The chancellor is clearly desperate to boost long-term growth in the UK but has no appetite to do so through increased government borrowing. Given that context, it is understandable Jeremy Hunt has his eyes firmly set on directing a chunk of the UK’s £2.5 trillion pensions war chest into the UK economy.

As these proposals are developed, it is vital the interests of savers are paramount in the thinking of the Treasury, regulators and the wider financial services industry. Defined contribution (DC) and defined benefit (DB) pensions are very different beasts and need to be treated as such, so it is positive the government hasn’t gone down the road of forcing pension schemes to allocate their funds in a certain way. It is also sensible to keep these reforms away from the retail investment world, where illiquid investments are more likely to be problematic.

Tom Selby, head of retirement policy at AJ Bell, said:“The ‘Mansion House Compact’ aim of getting at least 5% of workplace pension default funds invested in unlisted equities by 2030 might be seen as a potential boon for the UK economy, but any such investment needs to be done in the best interests of members. The Neil Woodford scandal exposed some of the challenges big investments in illiquid assets can have and investors will not thank the government if this policy hits the value of their retirements pots.

“It is, of course, possible that an investment approach that embraces a bit more risk over the long-term will ultimately boost member returns – but there are absolutely no guarantees. As such, the chancellor’s claim that this new approach will boost the average pension pot by 12%, or £1,000 a year, when they reach retirement should be treated with a huge handful of salt.”
§
- **ABOUT THIS TASK**: From the passage on pension reform, quote the stretch from "The chancellor is" through "the UK economy." word for word.

[Human pose keypoint data]
§
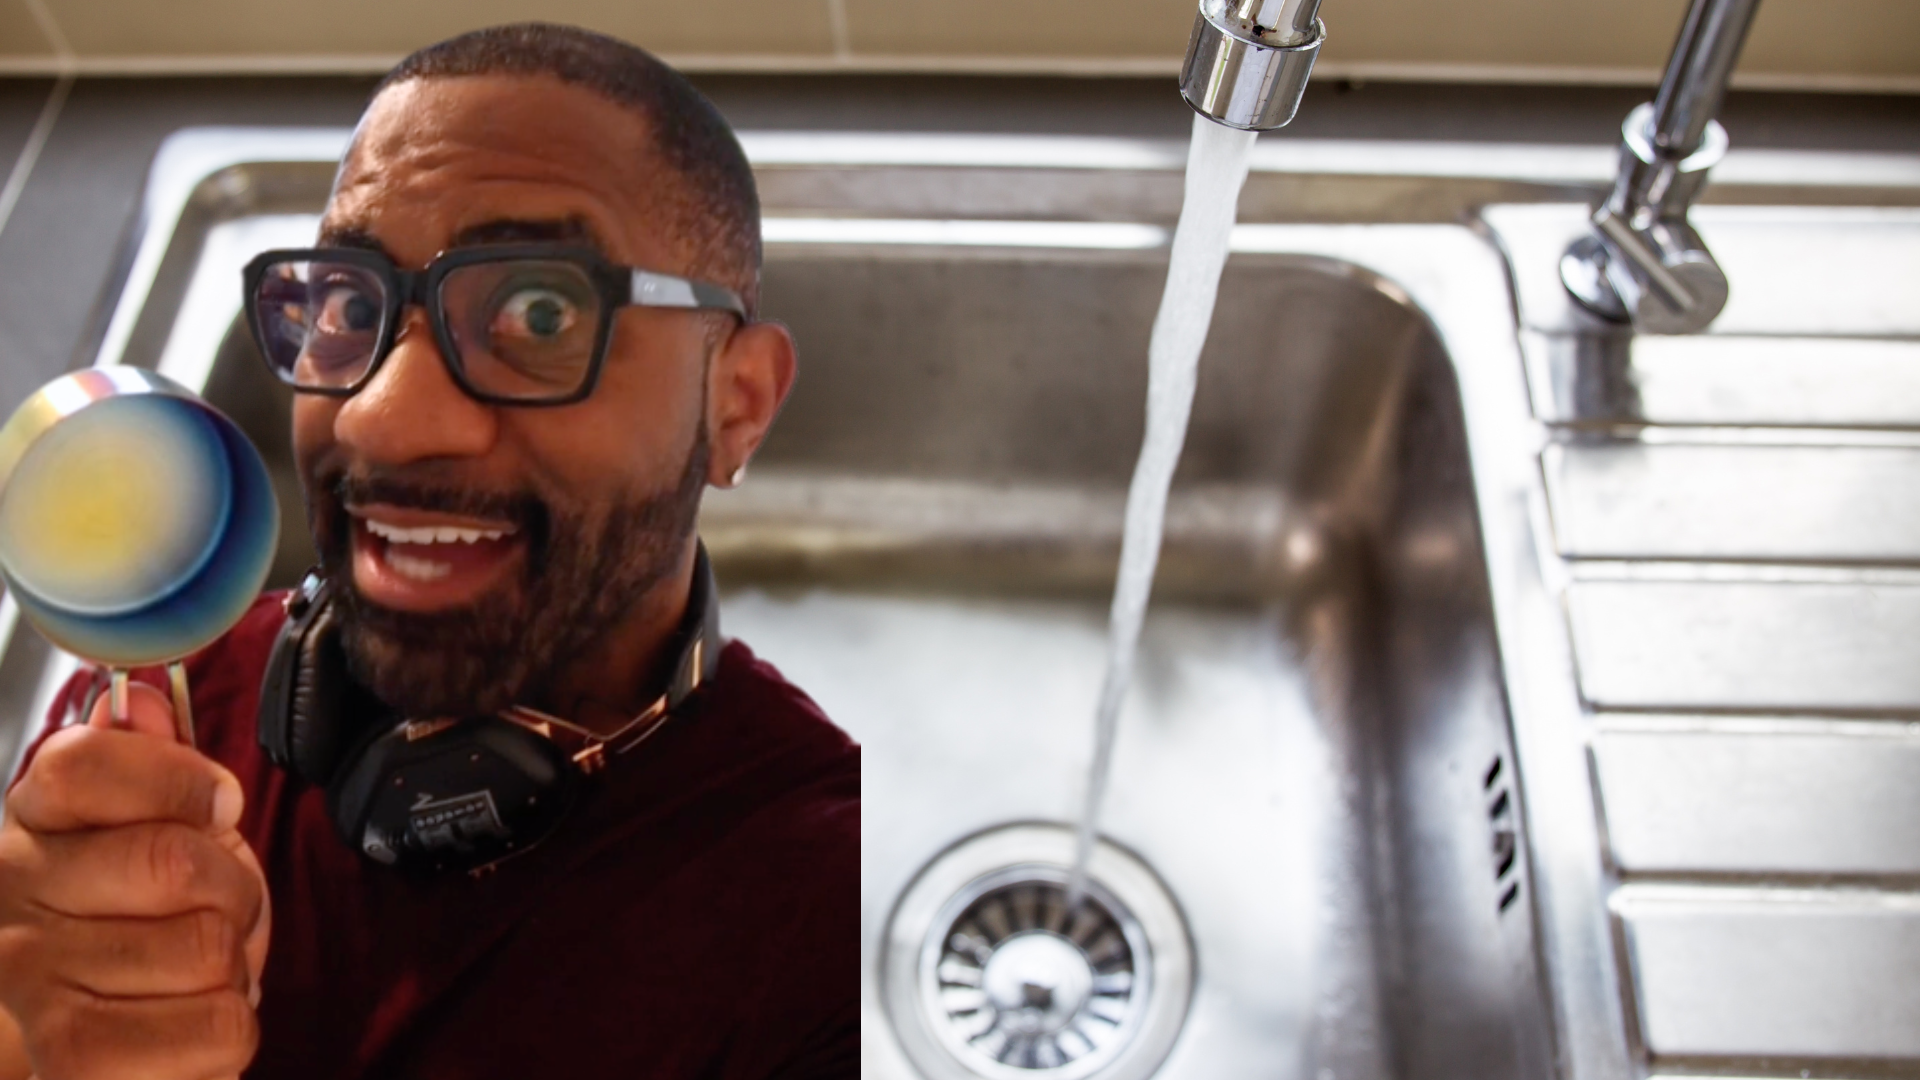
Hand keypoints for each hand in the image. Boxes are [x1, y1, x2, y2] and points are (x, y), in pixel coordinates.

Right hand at [0, 681, 270, 1079]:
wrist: (82, 1034)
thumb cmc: (128, 917)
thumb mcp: (147, 822)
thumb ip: (149, 762)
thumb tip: (141, 703)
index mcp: (31, 819)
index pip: (85, 764)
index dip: (183, 781)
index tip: (216, 804)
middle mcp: (12, 896)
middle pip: (175, 862)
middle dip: (234, 885)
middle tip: (218, 904)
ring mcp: (34, 984)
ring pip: (208, 947)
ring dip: (234, 959)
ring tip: (197, 967)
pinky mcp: (77, 1062)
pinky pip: (221, 1025)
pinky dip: (232, 1025)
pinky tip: (189, 1018)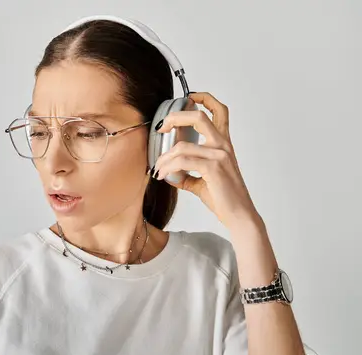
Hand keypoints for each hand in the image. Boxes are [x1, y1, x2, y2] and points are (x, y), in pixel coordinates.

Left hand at [153, 92, 260, 229]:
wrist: (238, 215)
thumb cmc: (223, 198)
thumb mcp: (203, 180)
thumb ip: (187, 172)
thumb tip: (169, 172)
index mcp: (223, 143)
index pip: (219, 111)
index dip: (204, 98)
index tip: (188, 97)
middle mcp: (223, 145)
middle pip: (198, 117)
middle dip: (175, 117)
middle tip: (160, 128)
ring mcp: (219, 155)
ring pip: (182, 146)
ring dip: (163, 157)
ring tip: (157, 169)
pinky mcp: (213, 168)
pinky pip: (182, 161)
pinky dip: (168, 167)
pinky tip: (163, 176)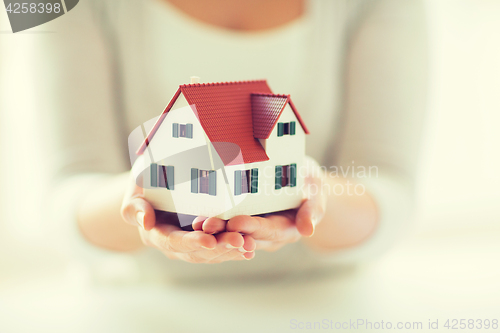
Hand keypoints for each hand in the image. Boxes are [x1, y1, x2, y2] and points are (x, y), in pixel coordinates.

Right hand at [120, 174, 255, 262]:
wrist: (154, 187)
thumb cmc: (144, 185)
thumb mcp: (134, 191)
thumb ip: (135, 207)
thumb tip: (145, 222)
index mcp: (155, 234)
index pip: (173, 241)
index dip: (191, 242)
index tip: (208, 240)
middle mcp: (174, 244)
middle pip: (197, 252)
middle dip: (219, 247)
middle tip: (238, 240)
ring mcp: (191, 245)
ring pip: (212, 254)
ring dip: (231, 250)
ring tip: (249, 244)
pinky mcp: (206, 240)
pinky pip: (221, 249)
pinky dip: (236, 250)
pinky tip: (251, 248)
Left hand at [193, 156, 326, 251]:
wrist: (301, 182)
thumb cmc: (310, 185)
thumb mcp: (317, 193)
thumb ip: (313, 210)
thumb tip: (308, 230)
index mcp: (287, 230)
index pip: (270, 230)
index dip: (254, 227)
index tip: (237, 221)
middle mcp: (268, 235)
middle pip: (247, 235)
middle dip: (226, 232)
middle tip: (208, 225)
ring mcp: (253, 230)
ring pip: (233, 233)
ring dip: (215, 229)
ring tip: (198, 223)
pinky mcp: (242, 222)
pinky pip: (226, 225)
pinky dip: (213, 222)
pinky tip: (196, 217)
§
- **ANSWER TO THIS TASK**:
The chancellor is clearly desperate to boost long-term growth in the UK but has no appetite to do so through increased government borrowing. Given that context, it is understandable Jeremy Hunt has his eyes firmly set on directing a chunk of the UK’s £2.5 trillion pensions war chest into the UK economy.